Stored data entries
══════

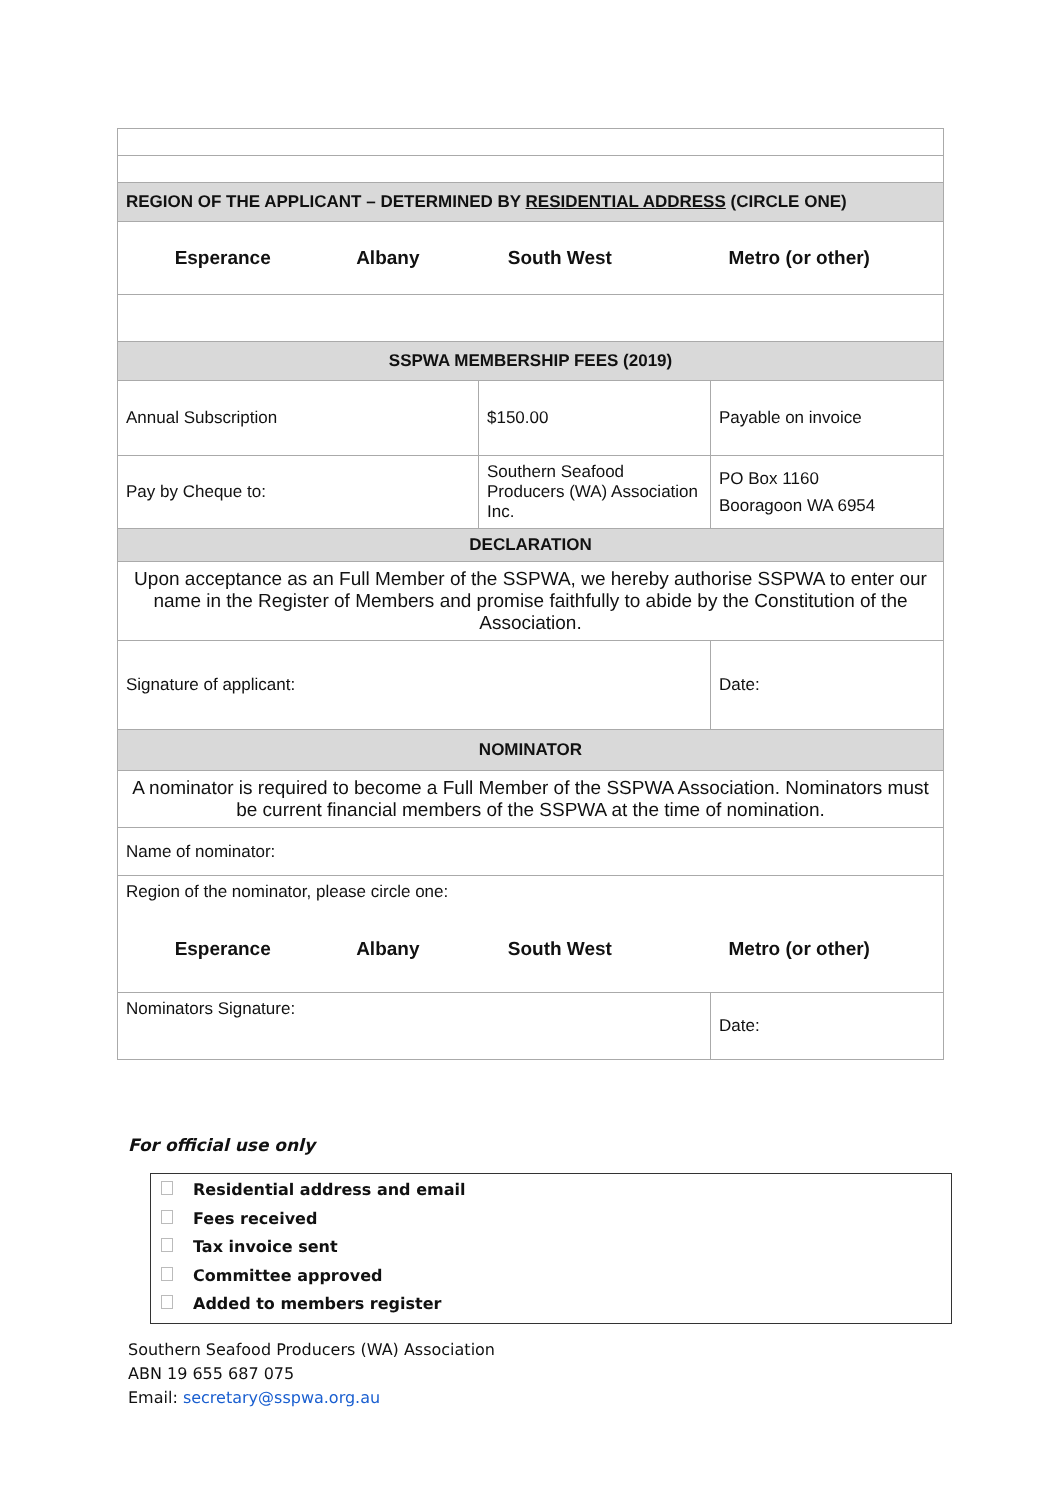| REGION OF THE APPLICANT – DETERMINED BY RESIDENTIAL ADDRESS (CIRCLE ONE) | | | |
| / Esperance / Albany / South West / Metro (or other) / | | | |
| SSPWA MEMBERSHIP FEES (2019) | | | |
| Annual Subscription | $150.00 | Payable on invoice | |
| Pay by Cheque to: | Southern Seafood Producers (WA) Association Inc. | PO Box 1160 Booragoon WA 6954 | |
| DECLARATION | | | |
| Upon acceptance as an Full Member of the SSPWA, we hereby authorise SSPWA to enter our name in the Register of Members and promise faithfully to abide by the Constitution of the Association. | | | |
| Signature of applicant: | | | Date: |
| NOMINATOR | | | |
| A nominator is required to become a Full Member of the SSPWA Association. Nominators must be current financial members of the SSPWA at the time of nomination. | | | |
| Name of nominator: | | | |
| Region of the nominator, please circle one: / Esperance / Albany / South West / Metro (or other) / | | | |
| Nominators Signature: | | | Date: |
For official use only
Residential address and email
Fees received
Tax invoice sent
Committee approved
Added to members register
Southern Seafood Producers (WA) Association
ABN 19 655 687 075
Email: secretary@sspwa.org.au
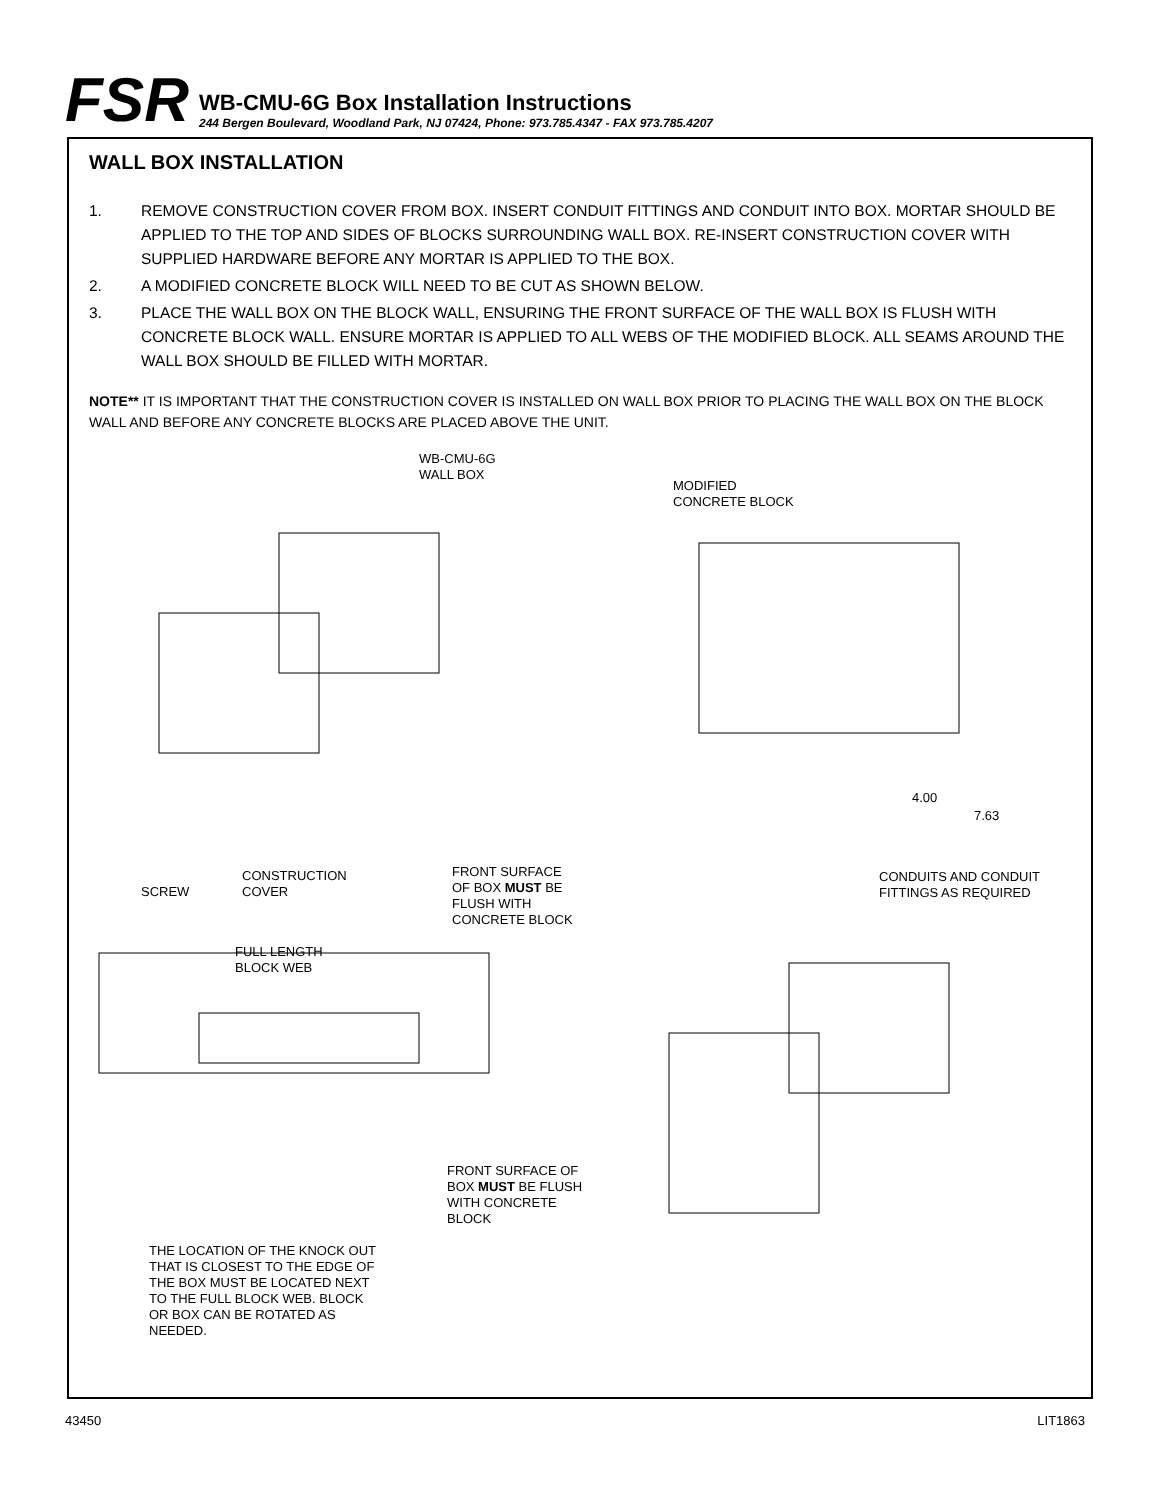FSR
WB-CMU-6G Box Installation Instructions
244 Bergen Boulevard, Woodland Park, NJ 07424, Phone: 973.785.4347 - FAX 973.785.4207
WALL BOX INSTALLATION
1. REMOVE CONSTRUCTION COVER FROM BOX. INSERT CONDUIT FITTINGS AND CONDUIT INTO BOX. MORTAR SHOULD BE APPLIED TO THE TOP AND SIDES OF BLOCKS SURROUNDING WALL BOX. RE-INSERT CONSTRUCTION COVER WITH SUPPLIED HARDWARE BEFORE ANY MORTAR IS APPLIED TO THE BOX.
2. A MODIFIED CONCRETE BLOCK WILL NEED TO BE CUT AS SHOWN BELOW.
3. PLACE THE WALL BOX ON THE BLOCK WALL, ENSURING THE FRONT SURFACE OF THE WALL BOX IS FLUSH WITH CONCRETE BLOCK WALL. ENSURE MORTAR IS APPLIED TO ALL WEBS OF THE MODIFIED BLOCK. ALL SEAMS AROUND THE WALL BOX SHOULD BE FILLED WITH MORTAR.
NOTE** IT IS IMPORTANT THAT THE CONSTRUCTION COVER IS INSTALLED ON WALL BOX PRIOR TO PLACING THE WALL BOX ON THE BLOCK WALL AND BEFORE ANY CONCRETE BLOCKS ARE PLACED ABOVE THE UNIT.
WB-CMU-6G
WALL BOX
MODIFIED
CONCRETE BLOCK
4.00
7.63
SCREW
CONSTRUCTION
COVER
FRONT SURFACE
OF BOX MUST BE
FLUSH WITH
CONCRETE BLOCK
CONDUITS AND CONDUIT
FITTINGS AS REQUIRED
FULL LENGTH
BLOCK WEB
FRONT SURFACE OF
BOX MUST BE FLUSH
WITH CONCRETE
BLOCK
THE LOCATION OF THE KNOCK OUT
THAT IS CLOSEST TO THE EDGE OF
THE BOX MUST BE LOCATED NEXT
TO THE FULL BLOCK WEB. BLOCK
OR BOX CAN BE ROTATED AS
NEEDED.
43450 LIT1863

══════

Required action
Please give back exactly the lines from the first line of the records above through the line containing "invoice | |", only those and both included, with the pictures removed.

Task result
| REGION OF THE APPLICANT – DETERMINED BY RESIDENTIAL ADDRESS (CIRCLE ONE) | | | |
| / Esperance / Albany / South West / Metro (or other) / | | | |
| SSPWA MEMBERSHIP FEES (2019) | | | |
| Annual Subscription | $150.00 | Payable on invoice | |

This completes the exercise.